Exercise text —
BEGIN

Primary text data
The primary text data
forms the lowest level of resource
representation, corresponding to the minimally analyzed linguistic data:
a strech of untokenized plain text. The presence of at least one such
file is obligatory in every PAULA document
. Even if the resource to be
annotated originates in spoken data for which a primary recording
exists, its textual transcription forms the primary data. A segment of a
recording is therefore seen to 'take place' in correspondences with a
certain stretch of text (see Aligned audio/video files for
details). The primary data follows the schema definition in
paula_text.dtd
, which must be present. The type of the file is "text",
and by convention the file name ends with the extension *.text.xml
and
its paula_id is the same as the file name prefix, ending in _text
instead of the file extension *.text.xml
.
The following example illustrates a primary text data
file
called mycorpus.doc1.text.xml
.

END

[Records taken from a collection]
BEGIN

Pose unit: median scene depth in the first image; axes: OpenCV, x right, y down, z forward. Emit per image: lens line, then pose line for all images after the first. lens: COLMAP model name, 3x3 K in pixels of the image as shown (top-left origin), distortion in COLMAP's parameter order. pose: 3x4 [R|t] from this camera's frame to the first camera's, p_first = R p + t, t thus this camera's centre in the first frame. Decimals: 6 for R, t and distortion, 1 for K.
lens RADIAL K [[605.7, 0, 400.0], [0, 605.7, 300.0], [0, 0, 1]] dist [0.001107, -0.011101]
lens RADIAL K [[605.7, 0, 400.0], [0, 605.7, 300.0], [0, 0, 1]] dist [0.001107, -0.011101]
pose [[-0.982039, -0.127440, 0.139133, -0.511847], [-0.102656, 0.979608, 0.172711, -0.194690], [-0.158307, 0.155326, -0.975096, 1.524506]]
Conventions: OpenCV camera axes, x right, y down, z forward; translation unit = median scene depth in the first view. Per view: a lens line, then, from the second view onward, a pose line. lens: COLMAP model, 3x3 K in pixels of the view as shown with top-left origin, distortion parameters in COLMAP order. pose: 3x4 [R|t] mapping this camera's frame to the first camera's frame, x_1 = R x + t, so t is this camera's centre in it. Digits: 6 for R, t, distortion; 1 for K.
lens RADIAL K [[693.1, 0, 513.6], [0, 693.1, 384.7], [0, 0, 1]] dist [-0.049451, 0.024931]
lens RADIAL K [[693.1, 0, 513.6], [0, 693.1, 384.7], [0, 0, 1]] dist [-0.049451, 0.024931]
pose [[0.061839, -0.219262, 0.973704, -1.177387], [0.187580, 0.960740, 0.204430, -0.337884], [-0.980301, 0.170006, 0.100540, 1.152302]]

END
BEGIN

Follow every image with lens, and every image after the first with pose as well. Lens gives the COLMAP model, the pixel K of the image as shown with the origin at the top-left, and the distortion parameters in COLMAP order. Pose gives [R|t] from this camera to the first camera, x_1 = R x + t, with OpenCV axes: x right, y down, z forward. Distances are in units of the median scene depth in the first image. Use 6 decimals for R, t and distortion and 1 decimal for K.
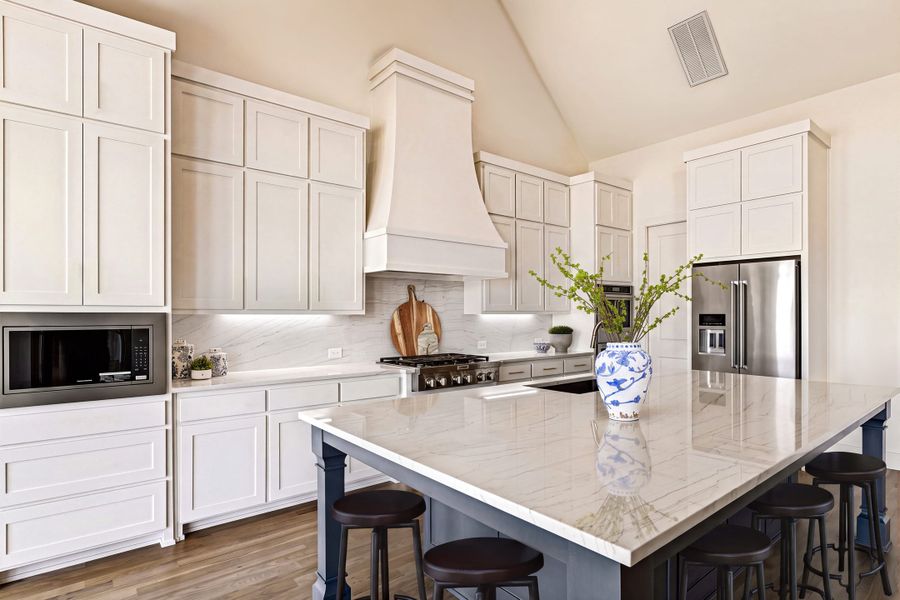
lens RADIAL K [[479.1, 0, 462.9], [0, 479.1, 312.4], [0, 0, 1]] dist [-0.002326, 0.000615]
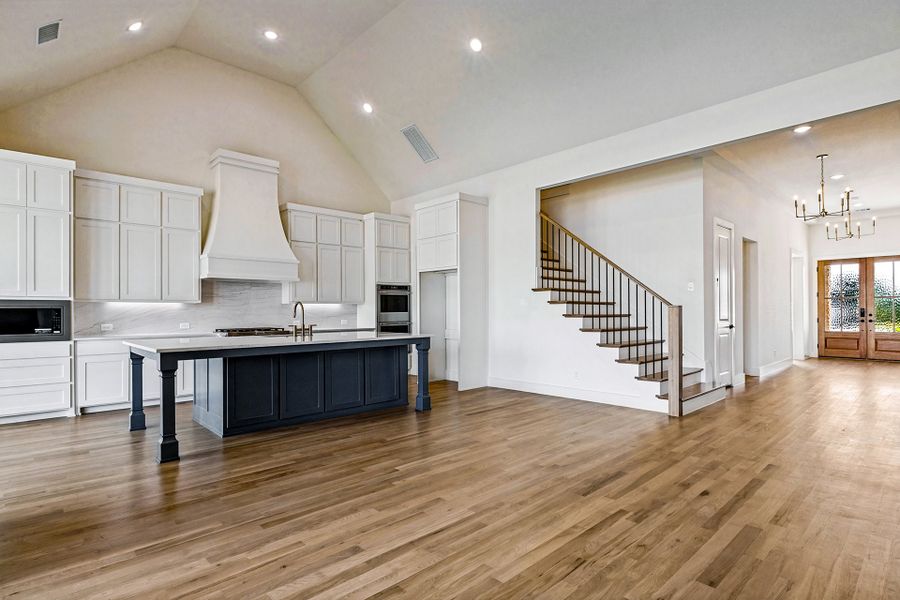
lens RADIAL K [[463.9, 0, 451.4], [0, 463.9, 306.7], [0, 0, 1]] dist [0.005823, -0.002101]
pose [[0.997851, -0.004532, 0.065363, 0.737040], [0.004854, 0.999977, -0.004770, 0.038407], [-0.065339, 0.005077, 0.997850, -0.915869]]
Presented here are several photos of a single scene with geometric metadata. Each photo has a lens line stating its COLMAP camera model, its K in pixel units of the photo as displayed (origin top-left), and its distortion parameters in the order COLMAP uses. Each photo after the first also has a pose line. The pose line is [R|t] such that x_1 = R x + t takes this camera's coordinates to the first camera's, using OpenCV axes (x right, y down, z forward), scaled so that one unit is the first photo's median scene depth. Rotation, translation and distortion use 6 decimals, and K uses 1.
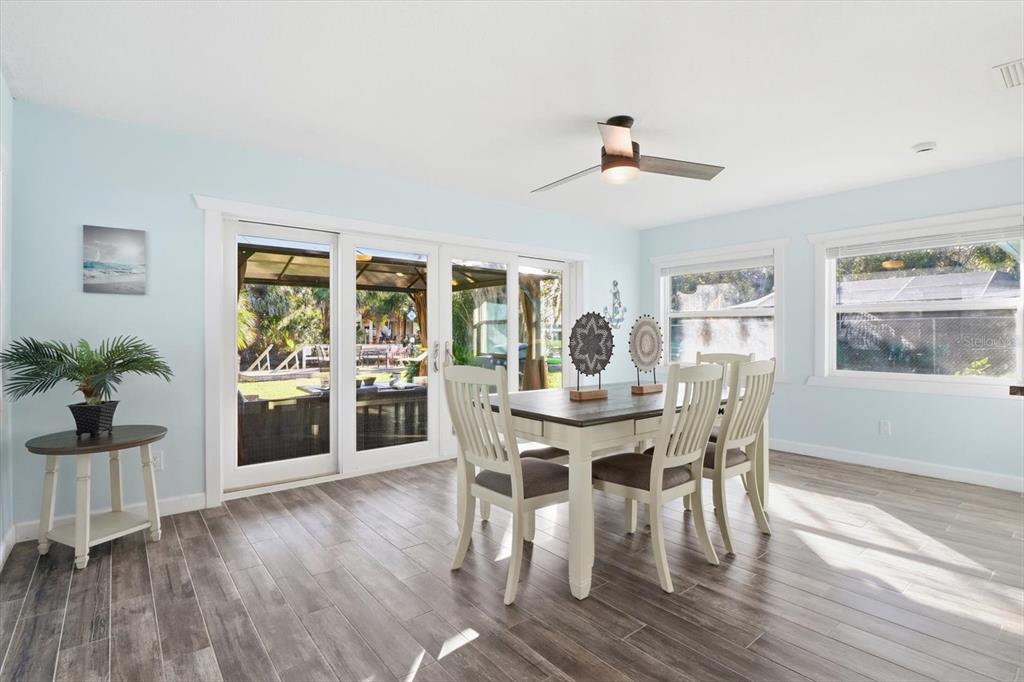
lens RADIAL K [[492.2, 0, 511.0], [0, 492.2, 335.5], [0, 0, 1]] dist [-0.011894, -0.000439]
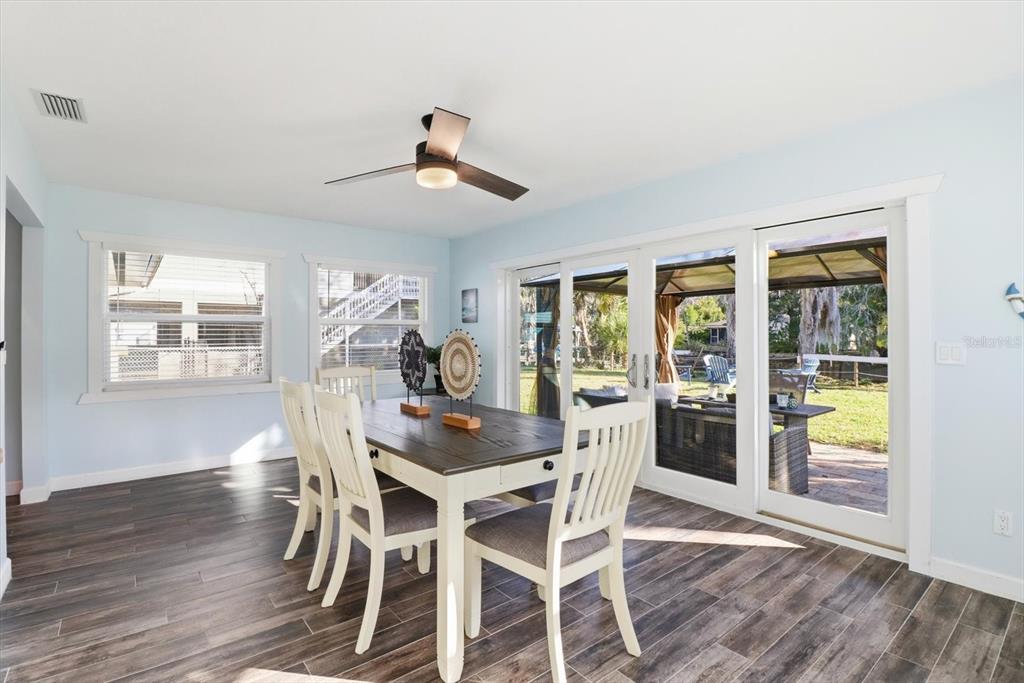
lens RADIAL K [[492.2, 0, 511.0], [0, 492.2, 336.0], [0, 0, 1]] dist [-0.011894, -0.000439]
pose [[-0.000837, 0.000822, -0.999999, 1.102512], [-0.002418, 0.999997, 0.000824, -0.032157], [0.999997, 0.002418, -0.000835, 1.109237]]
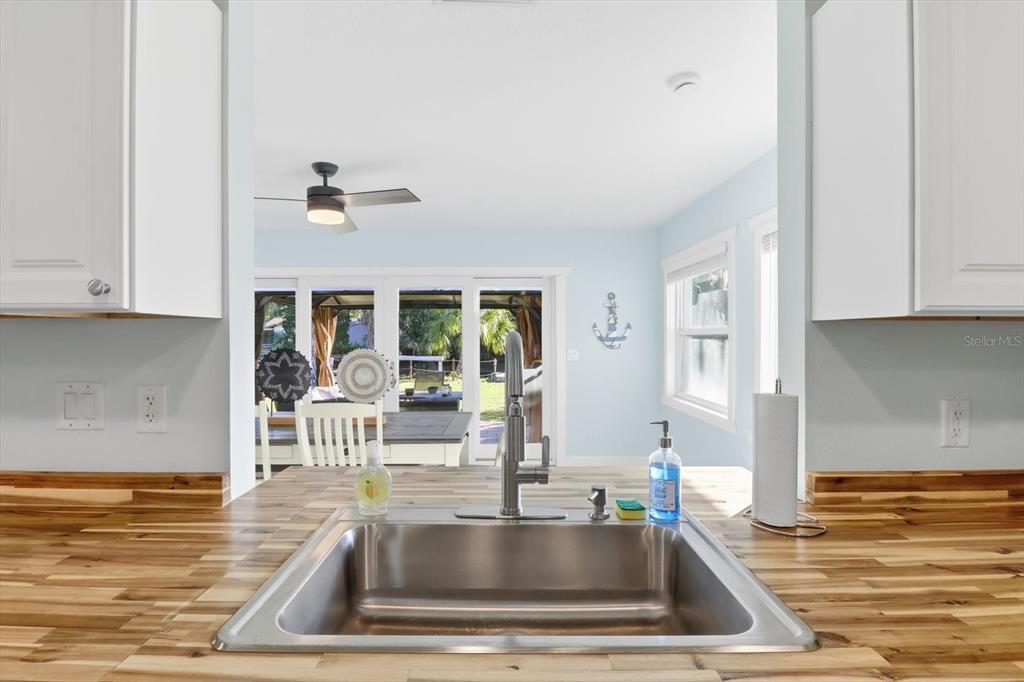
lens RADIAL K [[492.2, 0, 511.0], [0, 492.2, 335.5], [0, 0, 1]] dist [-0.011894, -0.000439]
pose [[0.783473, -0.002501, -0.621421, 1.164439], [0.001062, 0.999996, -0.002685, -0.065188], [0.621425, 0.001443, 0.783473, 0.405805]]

END

Exercise A —
According to the passage on PAULA primary text data, which schema definition must the primary data follow?
Exercise B —
Sum up the passage on PAULA primary text data in two sentences.
Exercise C —
Pick up the passage on PAULA primary text data after its last sentence and continue it.
The records have nothing to do with any of this.

Written answer A —
The one in paula_text.dtd.

Written answer B —
Primary text data is the lowest level of representation in PAULA, a stretch of untokenized plain text, and every PAULA document must contain at least one such file; for spoken data, the textual transcription serves as the primary data. The file follows the schema in paula_text.dtd, has the type "text", by convention has a file name ending in *.text.xml, and has a paula_id that matches the file name prefix, ending in _text.

Written answer C —
A primary text data file
<?xml version="1.0" standalone="no"?>
<!DOCTYPE paula SYSTEM "paula_text.dtd">
<paula version="1.1">
<header paula_id="mycorpus.doc1_text" type="text"/>
<body>This is an example.</body>
</paula>
A PAULA document can also contain more than one primary text data
file. There are at least two scenarios where this is recommended,
for which the respective sections should be consulted: parallel
corpora with aligned texts in multiple languages and
dialogue data with multiple simultaneous speakers.
As with other PAULA XML files, the first segment of text before a period
within the filename of the primary text data
file can be interpreted
as a PAULA namespace
. In documents with only one such file, this is
usually not important, but it is possible to use namespaces to group
together text from different languages or speakers in parallel corpora
or dialogue data respectively.